I'm going to improve OCL kernel performance and want to clarify how memory transactions work and what memory access pattern is really better (and why). The kernel is fed with vectors of 8 integers which are defined as array: int v[8], that means, before doing any computation entire vector must be loaded into GPRs. So, I believe the bottleneck of this code is initial data load.
First, I consider some theory basics.
Target HW is Radeon RX 480/580, that has 256 bit GDDR5 memory bus, on which burst read/write transaction has 8 words granularity, hence, one memory transaction reads 2048 bits or 256 bytes. That, I believe, what CL_DEVICE_MEM_BASE_ADDR_ALIGN refers to:
Alignment (bits) of base address: 2048.
Thus, my first question: what is the physical sense of 128-byte cacheline? Does it keep the portion of data fetched by single burst read but not really requested? What happens with the rest if we requested, say, 32 or 64 bytes - thus, the leftover exceeds the cache line size? (I suppose, it will be just discarded - then, which part: head, tail...?)
Now back to my kernel, I think that cache does not play a significant role in my case because one burst reads 64 integers -> one memory transaction can theoretically feed 8 work items at once, there is no extra data to read, and memory is always coalesced.
But still, I can place my data with two different access patterns:
contiguous
a[i] = v[get_global_id(0) * get_global_size(0) + i];
(which actually performed as)
*(int8*)a = *(int8*)v;
interleaved
a[i] = v[get_global_id(0) + i * get_global_size(0)];
I expect in my case contiguous would be faster because as said above one memory transaction can completely stuff 8 work items with data.

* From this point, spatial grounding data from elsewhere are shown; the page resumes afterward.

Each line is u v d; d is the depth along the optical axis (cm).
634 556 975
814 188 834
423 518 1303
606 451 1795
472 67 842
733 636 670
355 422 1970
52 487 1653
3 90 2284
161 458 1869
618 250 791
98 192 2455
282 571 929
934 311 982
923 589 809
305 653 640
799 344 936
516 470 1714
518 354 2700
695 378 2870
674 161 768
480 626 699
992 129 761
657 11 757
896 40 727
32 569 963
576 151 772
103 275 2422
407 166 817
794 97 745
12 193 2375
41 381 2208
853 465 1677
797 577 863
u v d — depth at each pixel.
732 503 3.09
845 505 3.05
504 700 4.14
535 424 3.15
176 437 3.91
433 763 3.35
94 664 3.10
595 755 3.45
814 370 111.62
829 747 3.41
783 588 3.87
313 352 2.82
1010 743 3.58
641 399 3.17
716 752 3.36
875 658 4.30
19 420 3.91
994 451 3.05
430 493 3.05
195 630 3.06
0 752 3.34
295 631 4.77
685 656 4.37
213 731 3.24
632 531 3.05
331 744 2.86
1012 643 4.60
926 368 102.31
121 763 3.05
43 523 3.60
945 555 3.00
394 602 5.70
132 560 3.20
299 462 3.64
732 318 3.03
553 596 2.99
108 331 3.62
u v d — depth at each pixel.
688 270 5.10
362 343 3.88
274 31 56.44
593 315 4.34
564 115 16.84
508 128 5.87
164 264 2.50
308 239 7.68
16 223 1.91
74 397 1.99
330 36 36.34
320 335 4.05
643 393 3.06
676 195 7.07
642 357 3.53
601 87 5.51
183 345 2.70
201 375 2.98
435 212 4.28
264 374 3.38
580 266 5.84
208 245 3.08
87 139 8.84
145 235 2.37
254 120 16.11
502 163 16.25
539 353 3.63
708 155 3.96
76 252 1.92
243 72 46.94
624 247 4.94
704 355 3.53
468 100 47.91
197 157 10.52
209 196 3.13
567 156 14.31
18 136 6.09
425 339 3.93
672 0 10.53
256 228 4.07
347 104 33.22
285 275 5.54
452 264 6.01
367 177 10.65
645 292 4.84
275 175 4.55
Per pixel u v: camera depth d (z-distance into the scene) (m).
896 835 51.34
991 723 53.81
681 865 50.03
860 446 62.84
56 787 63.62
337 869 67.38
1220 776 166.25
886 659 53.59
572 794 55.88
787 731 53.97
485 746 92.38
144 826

However, I do not know, how the scheduler in compute unit physically works: does it need all data to be ready for all SIMD lanes or just first portion for 4 parallel SIMD elements would be enough? Nevertheless, I suppose it is smart enough to fully provide with data at least one CU first, as soon as CU's may execute command flows independently. While in second case we need to perform 8 * global_size / 64 transactions to get a complete vector.
So, my second question: is my assumption right?
Now, the practice.
Actually, I split entire task in two kernels because one part has less register pressure than another and therefore can employ more work items. So first I played with pattern how the data stored in transition between kernels (using vload8/vstore8 or casting to int8 give the same result) and the result was somewhat strange: kernel that reads data in contiguous way works about 10% faster (both in CodeXL and by OS time measuring), but the kernel that stores data contiguously performs surprisingly slower. The overall time for two kernels then is roughly the same. In my thoughts both must behave at least the same way - either be slower or faster, but these inverse results seemed unexplainable.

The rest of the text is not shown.